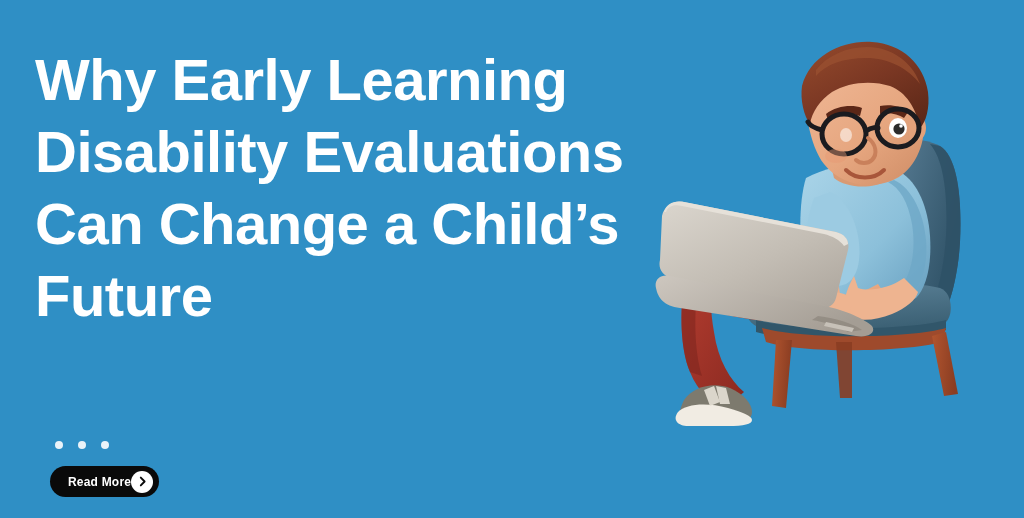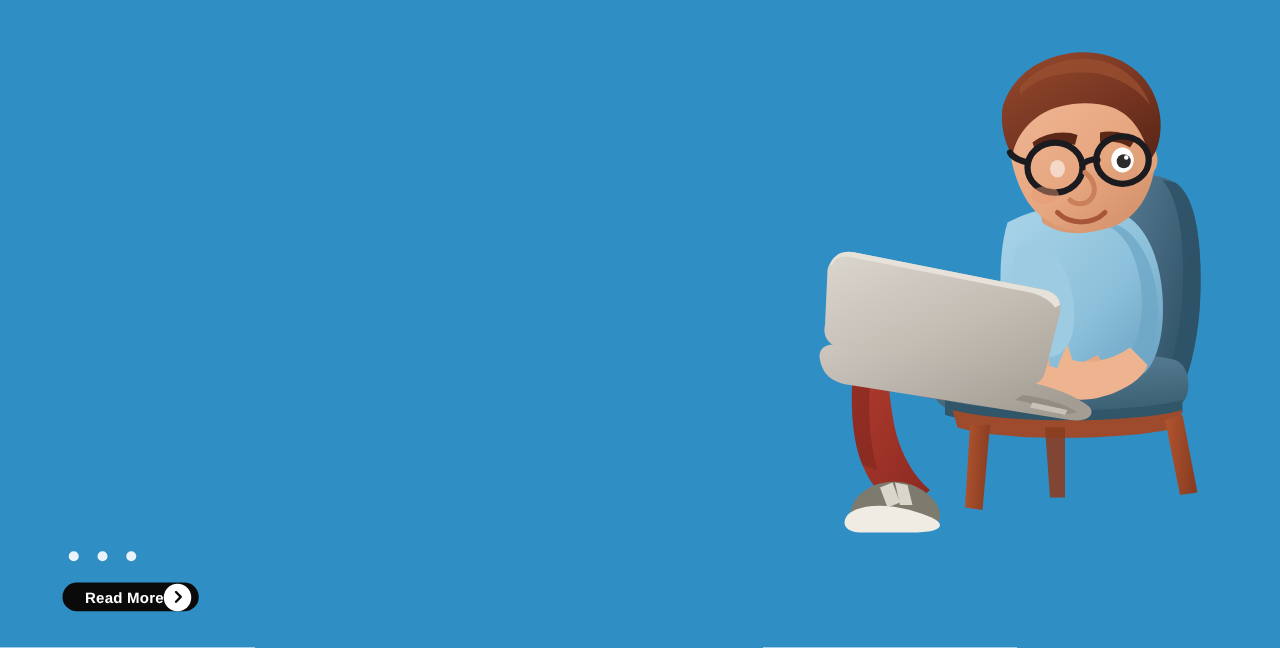--- a/index.html
+++ b/index.html
@@ -53,21 +53,21 @@
     border-radius: 50%;
     background: #eaf3f9;
     display: block;
   }
 
   
   .read-more {
     position: absolute;
     left: 50px;
     top: 466px;
-    height: 23px;
+    height: 31px;
     box-sizing: border-box;
     display: inline-flex;
     align-items: center;
     padding: 0 6px 0 18px;
     background: #0a0a0a;
     border: none;
     border-radius: 17px;
     cursor: pointer;
   }
   .read-more-label {
@@ -98,20 +98,23 @@
     width: 384px;
     height: 400px;
   }
   .illustration svg { display: block; }
 </style>
 </head>
 <body>
 
 <div class="banner">
 
+  <div class="content">
+    <h1 class="headline">Why Early Learning Disability Evaluations Can Change a Child’s Future</h1>
+  </div>
 
   <div class="dots">
     <span class="dot"></span>
     <span class="dot"></span>
     <span class="dot"></span>
   </div>
 
   <button class="read-more">
     <span class="read-more-label">Read More</span>
     <span class="arrow-circle">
□ □ □ □ □ □ □
WHAT IS REQUIRED.
This exercise asks for an exact repeat of the lines from the one holding "display: inline-flex;" through the end of the data above.

OUTPUT OF THE TASK.
     display: inline-flex;
     align-items: center;
     padding: 0 6px 0 18px;
     background: #0a0a0a;
     border: none;
     border-radius: 17px;
     cursor: pointer;
   }
   .read-more-label {
@@ -98,20 +98,23 @@
     width: 384px;
     height: 400px;
   }
   .illustration svg { display: block; }
 </style>
 </head>
 <body>
 
 <div class="banner">
 
+  <div class="content">
+    <h1 class="headline">Why Early Learning Disability Evaluations Can Change a Child’s Future</h1>
+  </div>
 
   <div class="dots">
     <span class="dot"></span>
     <span class="dot"></span>
     <span class="dot"></span>
   </div>
 
   <button class="read-more">
     <span class="read-more-label">Read More</span>
     <span class="arrow-circle">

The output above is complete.